[Chart understanding data]
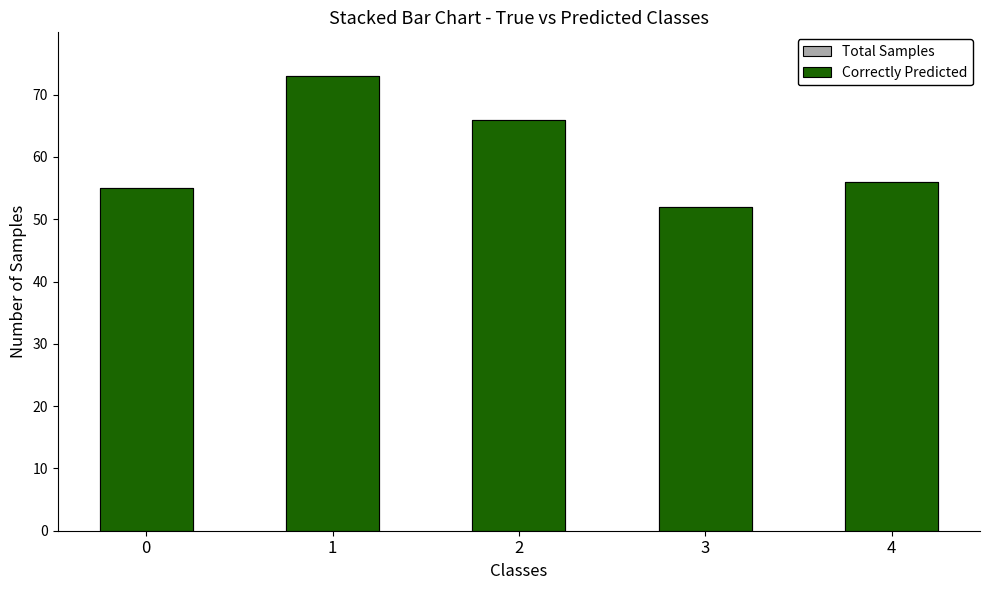

At which label is Correctly Predicted closest to 62?

2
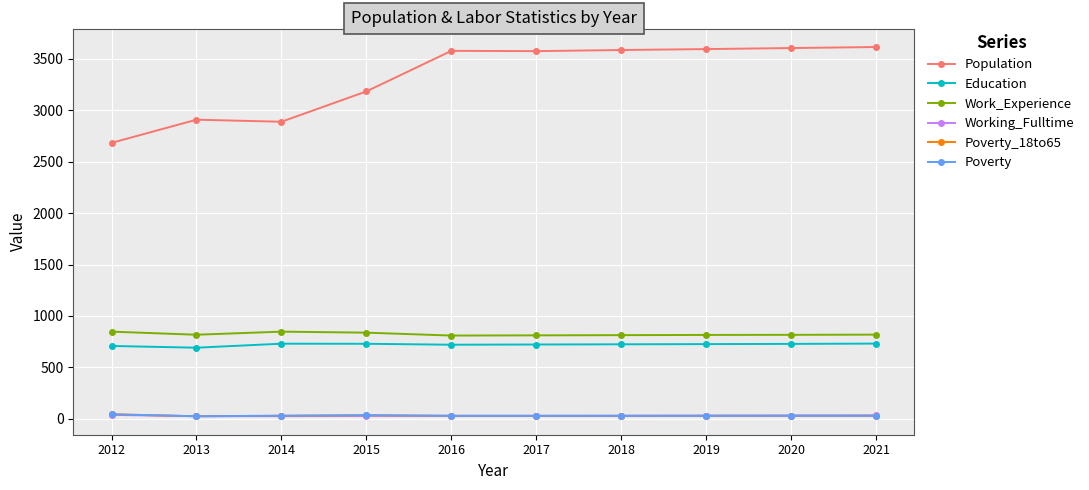

The Population series shows 5831 at 2017. True or false?

False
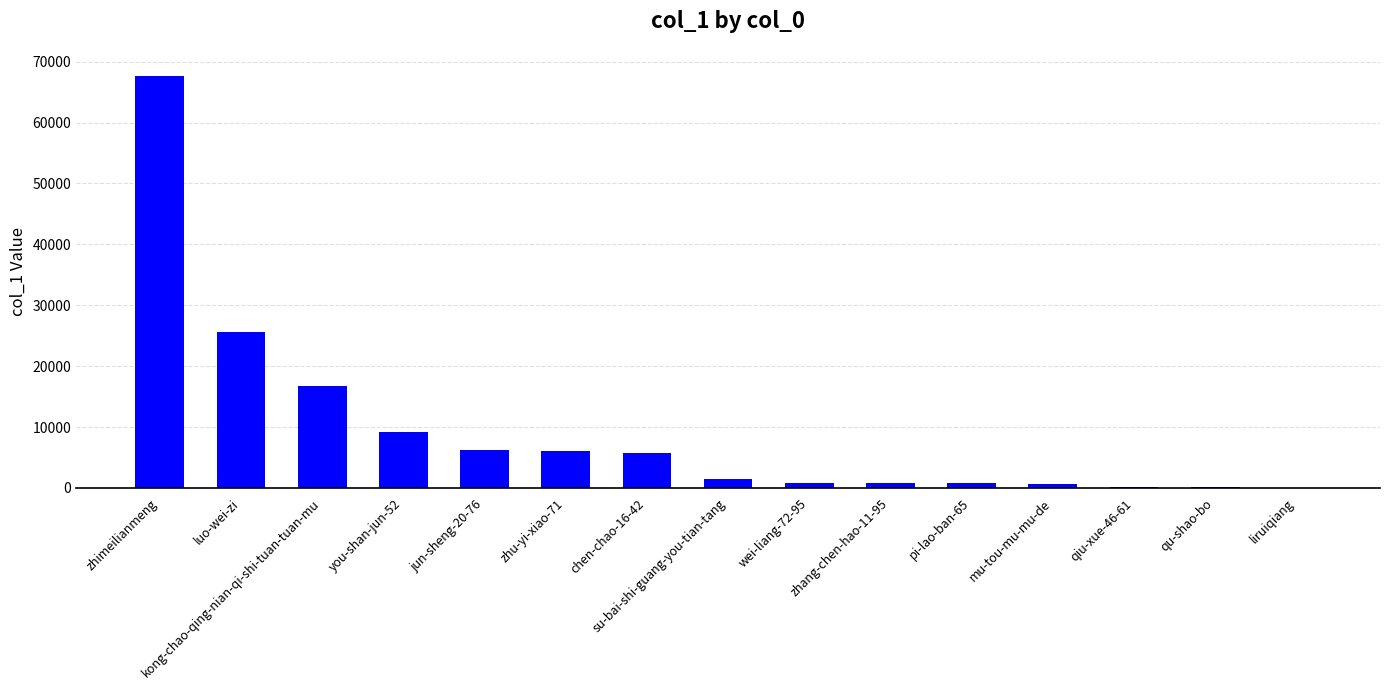

What is the sum of all values?

142009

## Action item
Put the lines of the entries starting at the one containing "The Population series" and ending at the last line into a Markdown table with the columns Row and Text, numbering each row. Skip blank lines and omit the pictures.

## Written response
| Row | Text |
|---|---|
| 1 | The Population series shows 5831 at 2017. True or false? |
| 2 | False |
| 3 | What is the sum of all values? |
| 4 | 142009 |